An Interview with Christine Eisel, Editor of the Schlager Anthology of Early America

Editor’s note: Our vice president of editorial, Sarah Robertson, recently conducted an interview with Christine Eisel, editor of the recently published Schlager Anthology of Early America. Dr. Eisel is a member of the Department of History faculty at the University of Memphis, where she teaches courses on early America, U.S. women, and American ideas and culture. Her research focuses on women’s gossip in early Virginia, bringing together her interests in women, law, and gender in the British North American colonies. Her essay “‘They make one very handsome Mirkin amongst them’: Gossip and Church Politics in Early York County, Virginia” appears in When Private Talk Goes Public: Gossip in American History (Jennifer Frost and Kathleen Feeley, eds., Palgrave Macmillan, 2014).

1) [SR] With the new Schlager Anthology of Early America, what were your overall goals in developing the list of entries? What kind of balance/approach were you trying to achieve that might be different from previous anthologies on this subject?

[CE] My overall goal was to bring together sources that are classic, must-reads with lesser-known sources that give voice to individuals and groups that deserve to be better-centered in the story of early America. Related to this is the arrangement of sources. I’ve tried to arrange the more familiar sources in sections with titles that will hopefully encourage readers to see history as a creative endeavor, one in which we can ask new questions about even the most familiar sources.

2) What topics/events on the list are particularly hot or burgeoning in terms of current interest among scholars right now?

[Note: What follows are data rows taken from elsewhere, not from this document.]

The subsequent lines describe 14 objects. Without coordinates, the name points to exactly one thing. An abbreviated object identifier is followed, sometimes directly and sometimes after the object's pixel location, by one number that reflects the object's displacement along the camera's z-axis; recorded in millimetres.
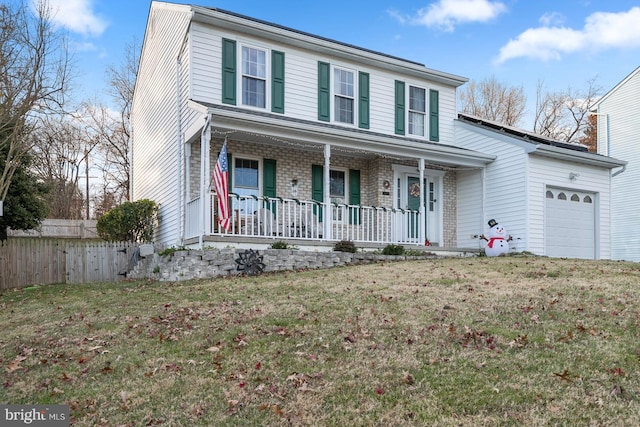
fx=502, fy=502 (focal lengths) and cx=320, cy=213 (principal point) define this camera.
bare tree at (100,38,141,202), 28969
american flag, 10047
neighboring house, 18734
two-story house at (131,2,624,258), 11828
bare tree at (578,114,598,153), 29491
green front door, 14609
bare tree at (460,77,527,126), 31703
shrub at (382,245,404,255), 12234
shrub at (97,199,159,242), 14719
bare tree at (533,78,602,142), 30438
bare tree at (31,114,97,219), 27406
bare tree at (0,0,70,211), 10352
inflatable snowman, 13469
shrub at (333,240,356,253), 11719
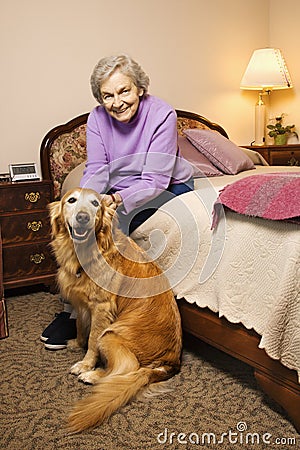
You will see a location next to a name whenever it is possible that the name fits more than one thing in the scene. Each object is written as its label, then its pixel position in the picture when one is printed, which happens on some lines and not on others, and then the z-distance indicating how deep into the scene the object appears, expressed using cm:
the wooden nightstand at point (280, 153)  387
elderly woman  218
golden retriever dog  182
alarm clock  307
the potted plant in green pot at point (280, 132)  416
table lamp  397
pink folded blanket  152
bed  149
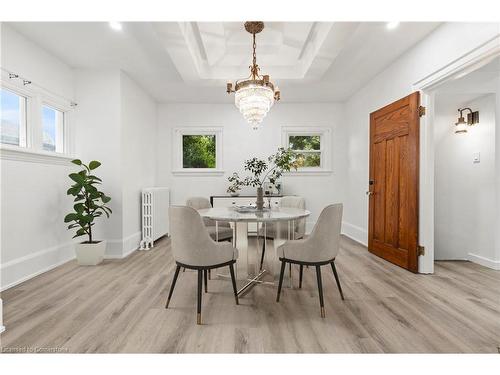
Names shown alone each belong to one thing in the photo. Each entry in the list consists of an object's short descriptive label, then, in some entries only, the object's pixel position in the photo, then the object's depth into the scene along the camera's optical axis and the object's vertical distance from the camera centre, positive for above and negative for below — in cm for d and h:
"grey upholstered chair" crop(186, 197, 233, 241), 298 -54
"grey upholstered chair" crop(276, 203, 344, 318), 209 -50
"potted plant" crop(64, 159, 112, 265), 322 -38
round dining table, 219 -53
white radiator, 426 -55
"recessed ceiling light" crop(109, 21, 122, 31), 263 +162
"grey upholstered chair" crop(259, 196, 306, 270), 302 -51
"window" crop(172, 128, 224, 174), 535 +65
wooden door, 307 +2
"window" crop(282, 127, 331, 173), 536 +80
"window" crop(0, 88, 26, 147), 276 +72
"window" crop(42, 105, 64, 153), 333 +72
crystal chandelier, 263 +91
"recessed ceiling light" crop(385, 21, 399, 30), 261 +161
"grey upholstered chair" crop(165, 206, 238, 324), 196 -47
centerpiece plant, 257 +20
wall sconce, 343 +83
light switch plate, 339 +35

Closer historical inquiry into slavery and slave trades is probably the most obvious topic that has certainly gained even more traction in the last few years, especially with a renewed emphasis on capturing voices and experiences of those who were enslaved. Topics of government and politics, especially Founding Ideals, have regained in what has been a bit of a waning popularity, too. As people from all along the current political spectrum point to past concepts, ideals, and practices to help explain their own understanding of politics and governing, it’s more important than ever to take fresh looks at “classic” (and what may have seemed like less interesting or outdated) sources.

3) Were there any documents that you included that were new to you and particularly surprising or noteworthy?

I was at least somewhat familiar with the documents included. I don’t think I had read the Iroquois Thanksgiving Address before. I chose it because it has the potential to open up a discussion of the concept of “Thanksgiving” and how it’s celebrated currently. It also predates the other sources in the anthology and is based in oral history, so again, readers can really get into a conversation on types of sources and how historians use them.

4) How does the anthology incorporate marginalized voices and how might that benefit a study of the era?

I’ve tried to center sources created by and about women, indigenous people, enslaved people, poor people – people who both lived on the margins and who had been, until pretty recently, pushed to the margins of history. Readers will likely recognize, though, that many of the sources are written by Europeans and/or Euro-Americans, in particular, men. Yet, still, I think this can lead to a deeper discussion about who left records and why, and give readers some practice at “reading through” a document to gain a better understanding of what informs bias or perspective. 

5) Why do you feel it’s important to present a multitude of perspectives through these primary sources?

There’s been this sort of lamenting over the lack of a grand meta-narrative of US history, that history has become too specialized and there’s no one overarching story. I don’t know if it’s possible to have one story because experiences and perspectives vary so wildly. Still, if it is possible, reading and incorporating multiple perspectives makes for a much richer story that lets us look at the past through the experiences of diverse individuals and groups of people. Multiple perspectives help us think about history more inclusively and to draw connections between who “early Americans” were in the past so we better understand who we are today. 

6) How does the new Schlager Anthology of Early America present a modern approach to the historical era?

Modern scholars of early America have pushed past boundaries of earlier scholarship. The sources in this anthology reflect that in their emphasis on indigenous peoples and colonial societies outside mainland British colonies. The sources embrace an Atlantic perspective on North America’s history as well, bringing colonial American societies into the larger processes of early modern history.